Stockholm (HedgeNordic) – One of the largest Swedish pension fund managers finds hedge funds unappealing and costly in the current environment and has opted to perform nearly all asset management in-house.
Hans Sterte (pictured), the chief investment officer of occupational pension provider Alecta, called hedge funds “expensive black-box investments” in an interview with Bloomberg. “Investors haven’t been paid well in the hedge fund asset-class for a long time now,” he told Bloomberg. “I know there are funds that are doing a great job, but they are usually closed and can’t provide us with sufficient volumes to make a difference to our returns.”

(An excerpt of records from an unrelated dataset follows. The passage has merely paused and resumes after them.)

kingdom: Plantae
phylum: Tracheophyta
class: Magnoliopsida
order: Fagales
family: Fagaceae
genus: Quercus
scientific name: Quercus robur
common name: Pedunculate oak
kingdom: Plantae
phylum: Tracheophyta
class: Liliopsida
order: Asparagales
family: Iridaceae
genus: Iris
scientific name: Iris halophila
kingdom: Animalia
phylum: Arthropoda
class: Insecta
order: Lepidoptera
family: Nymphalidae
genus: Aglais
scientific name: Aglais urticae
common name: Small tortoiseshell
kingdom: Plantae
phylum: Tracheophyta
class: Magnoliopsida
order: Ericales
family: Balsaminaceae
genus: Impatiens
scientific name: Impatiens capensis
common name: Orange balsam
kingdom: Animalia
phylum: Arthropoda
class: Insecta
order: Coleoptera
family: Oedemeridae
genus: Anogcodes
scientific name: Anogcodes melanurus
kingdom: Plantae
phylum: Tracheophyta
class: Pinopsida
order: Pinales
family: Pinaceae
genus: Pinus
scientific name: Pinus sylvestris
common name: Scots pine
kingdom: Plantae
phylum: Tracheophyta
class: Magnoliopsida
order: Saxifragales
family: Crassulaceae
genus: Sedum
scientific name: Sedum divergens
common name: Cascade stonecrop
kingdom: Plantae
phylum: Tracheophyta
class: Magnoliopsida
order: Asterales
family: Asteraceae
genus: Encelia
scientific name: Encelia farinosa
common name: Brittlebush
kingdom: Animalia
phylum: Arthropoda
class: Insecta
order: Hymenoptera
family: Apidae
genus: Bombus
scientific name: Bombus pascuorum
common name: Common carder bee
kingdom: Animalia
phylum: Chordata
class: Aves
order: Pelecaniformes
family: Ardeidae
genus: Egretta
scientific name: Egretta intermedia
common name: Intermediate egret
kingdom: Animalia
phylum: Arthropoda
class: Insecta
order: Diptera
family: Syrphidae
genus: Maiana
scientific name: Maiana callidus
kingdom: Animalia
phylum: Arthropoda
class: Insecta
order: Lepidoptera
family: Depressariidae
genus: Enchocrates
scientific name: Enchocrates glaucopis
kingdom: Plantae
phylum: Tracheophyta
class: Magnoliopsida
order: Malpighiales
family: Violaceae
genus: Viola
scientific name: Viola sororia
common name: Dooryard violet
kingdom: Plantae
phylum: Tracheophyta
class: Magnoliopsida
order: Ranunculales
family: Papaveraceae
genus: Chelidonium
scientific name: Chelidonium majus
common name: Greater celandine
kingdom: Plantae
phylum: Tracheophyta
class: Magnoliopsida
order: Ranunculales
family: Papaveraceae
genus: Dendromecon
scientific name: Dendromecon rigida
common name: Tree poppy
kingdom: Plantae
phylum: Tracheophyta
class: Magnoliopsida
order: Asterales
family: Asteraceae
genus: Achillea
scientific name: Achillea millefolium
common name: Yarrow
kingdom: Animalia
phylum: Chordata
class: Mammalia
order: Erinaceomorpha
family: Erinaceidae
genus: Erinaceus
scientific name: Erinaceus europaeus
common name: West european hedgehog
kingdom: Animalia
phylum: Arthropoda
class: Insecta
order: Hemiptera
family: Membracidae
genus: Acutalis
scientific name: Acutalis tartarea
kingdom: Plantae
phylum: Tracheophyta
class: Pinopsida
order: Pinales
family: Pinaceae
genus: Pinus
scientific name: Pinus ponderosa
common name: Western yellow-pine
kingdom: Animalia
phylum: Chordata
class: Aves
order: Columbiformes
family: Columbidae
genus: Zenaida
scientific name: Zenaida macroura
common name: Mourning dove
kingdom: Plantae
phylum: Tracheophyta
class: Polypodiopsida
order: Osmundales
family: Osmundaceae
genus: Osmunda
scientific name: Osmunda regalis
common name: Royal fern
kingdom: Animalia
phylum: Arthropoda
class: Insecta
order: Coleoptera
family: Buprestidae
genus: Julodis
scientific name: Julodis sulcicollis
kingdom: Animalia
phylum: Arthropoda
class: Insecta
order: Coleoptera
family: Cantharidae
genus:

Alecta, which provides occupational pensions to companies and their employees, had investment assets of SEK 827 billion at the end of last year, with around 39 percent of those assets being allocated to equities. Roughly ten percent of assets were allocated to real estate, and the remaining 51 percent of assets were invested in debt securities. Alecta conducts almost all its investing in-house, a unique approach for such a large portfolio. The pension provider’s equity investments are concentrated to around 100 listed stocks.
“Our style is old school as we still have in-house analysts,” Sterte told Bloomberg. “It’s a very concentrated portfolio. We have about 360 billion kronor invested in 100 equities. The 30 largest holdings are half of the equity portfolio.” This approach has proven to be an efficient model so far for Alecta, resulting in low fees and good returns. The average annual return earned by Alecta’s defined contribution pension product in the past five years through the end of last year reached 6.7 percent.
Alecta’s chief investment officer said the pension fund manager plans to increase exposure to infrastructure, real estate, and forestry assets but acknowledged that infrastructure “is getting expensive, as so many want to invest in it.” Hans Sterte also reckons private equity as an asset class is “far too expensive.”